> Your assignment
Report the count of lines in the records below that hold the word "whether", omitting everything but the number.

> Materials provided
-------
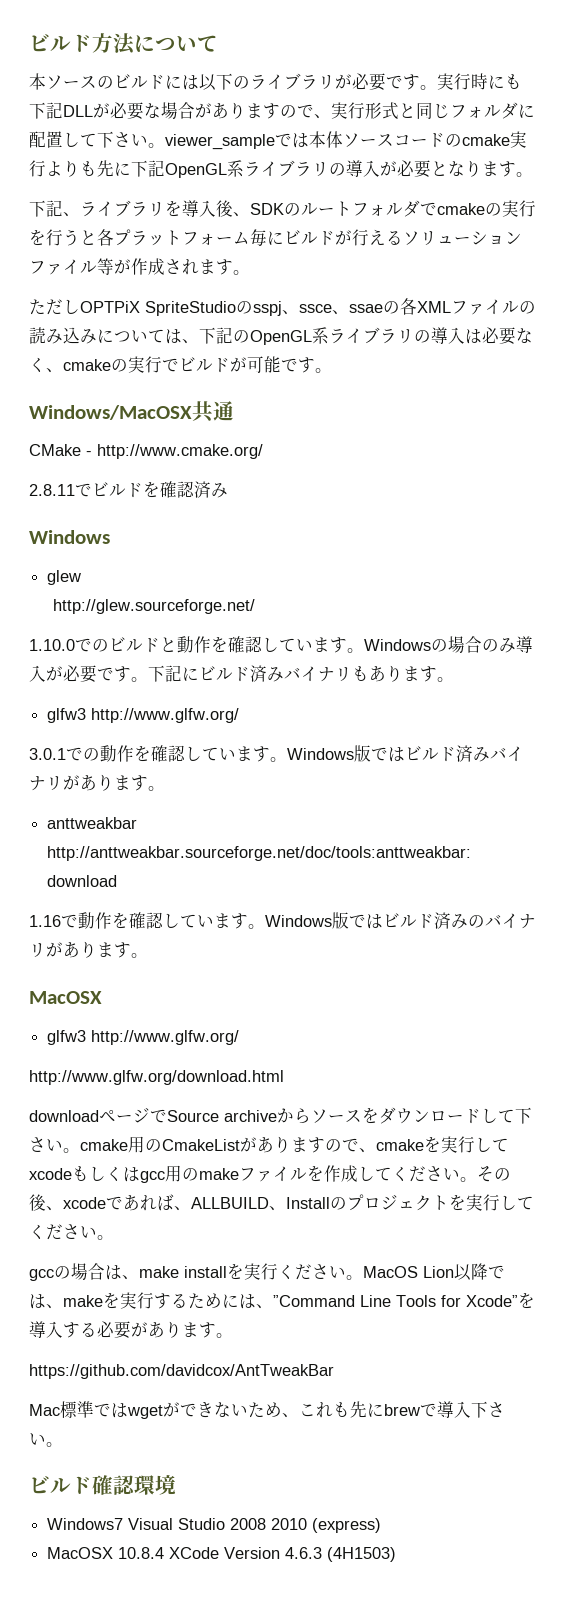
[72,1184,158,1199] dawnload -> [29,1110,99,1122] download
-------
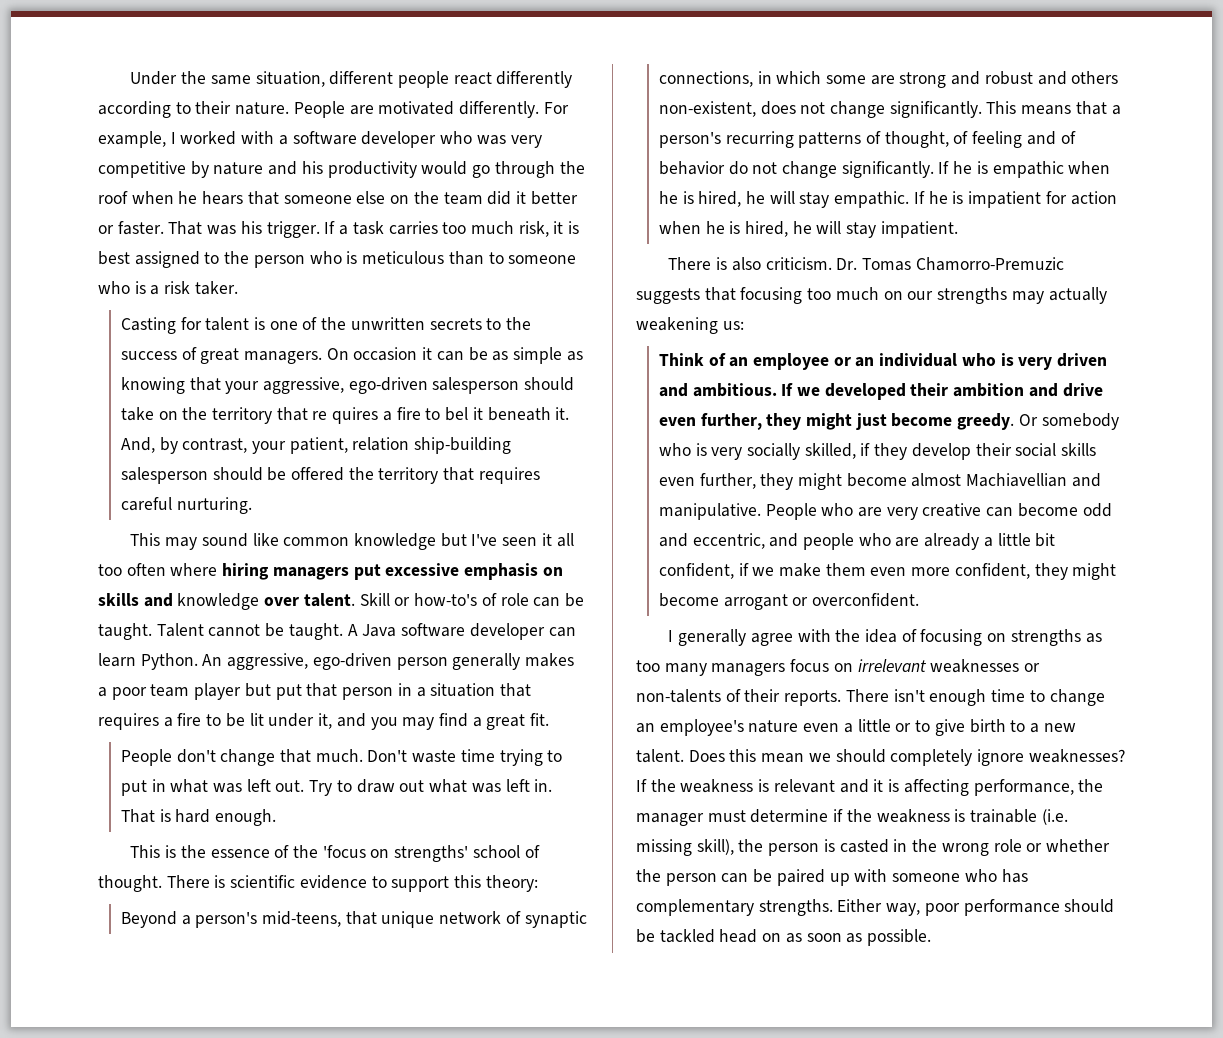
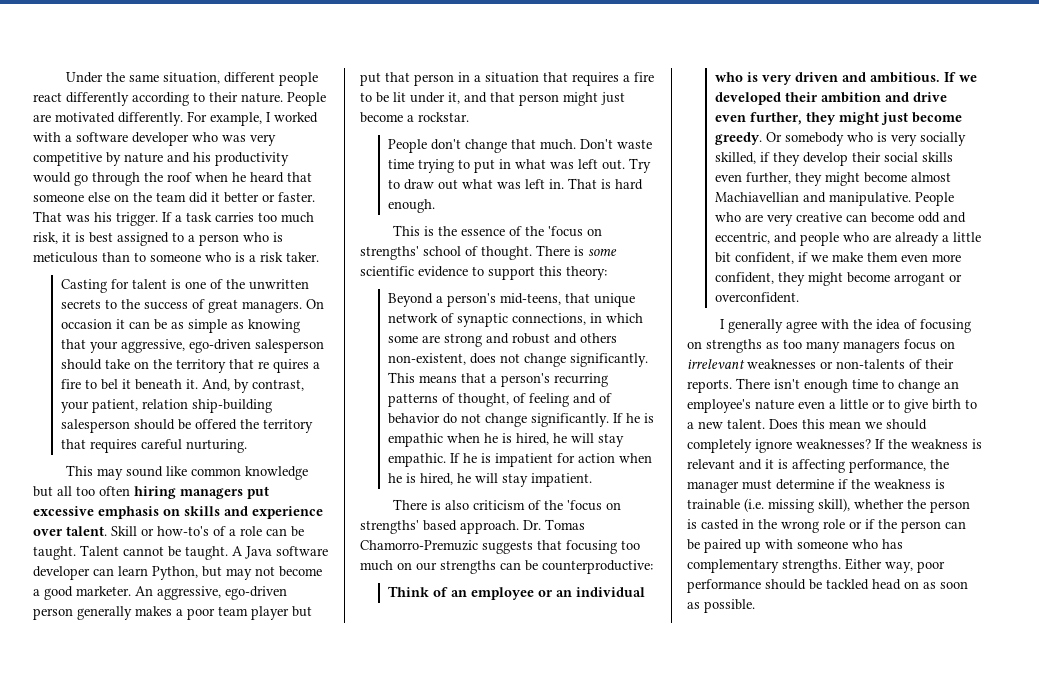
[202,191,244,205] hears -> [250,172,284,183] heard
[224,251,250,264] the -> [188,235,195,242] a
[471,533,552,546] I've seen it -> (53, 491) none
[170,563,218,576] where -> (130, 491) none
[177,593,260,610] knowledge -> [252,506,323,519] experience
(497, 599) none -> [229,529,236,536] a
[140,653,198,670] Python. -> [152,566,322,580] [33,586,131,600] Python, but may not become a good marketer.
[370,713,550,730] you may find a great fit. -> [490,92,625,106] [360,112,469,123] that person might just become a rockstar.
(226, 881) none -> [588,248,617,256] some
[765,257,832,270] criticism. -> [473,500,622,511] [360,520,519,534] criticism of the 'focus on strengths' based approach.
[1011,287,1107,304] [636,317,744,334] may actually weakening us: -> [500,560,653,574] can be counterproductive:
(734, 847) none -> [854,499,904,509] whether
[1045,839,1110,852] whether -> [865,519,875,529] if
-------
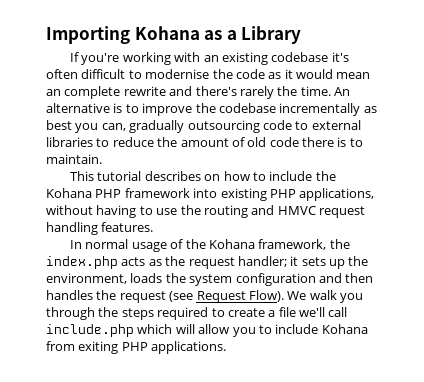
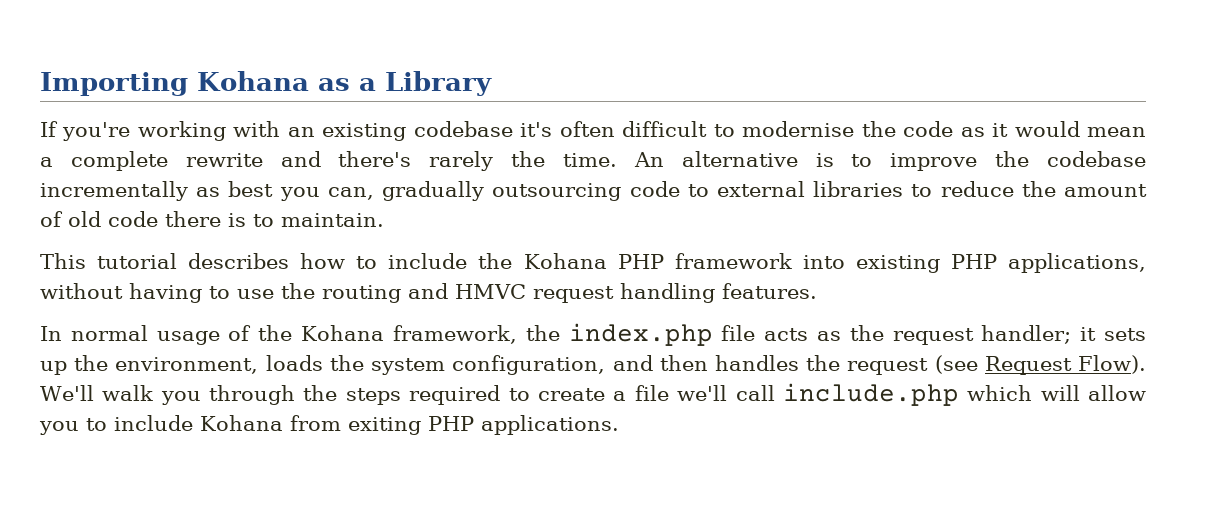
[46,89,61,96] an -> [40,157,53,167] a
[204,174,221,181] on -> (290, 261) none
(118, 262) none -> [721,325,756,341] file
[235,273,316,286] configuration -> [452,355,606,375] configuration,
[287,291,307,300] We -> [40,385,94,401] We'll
-------
> Solution to the exercise
2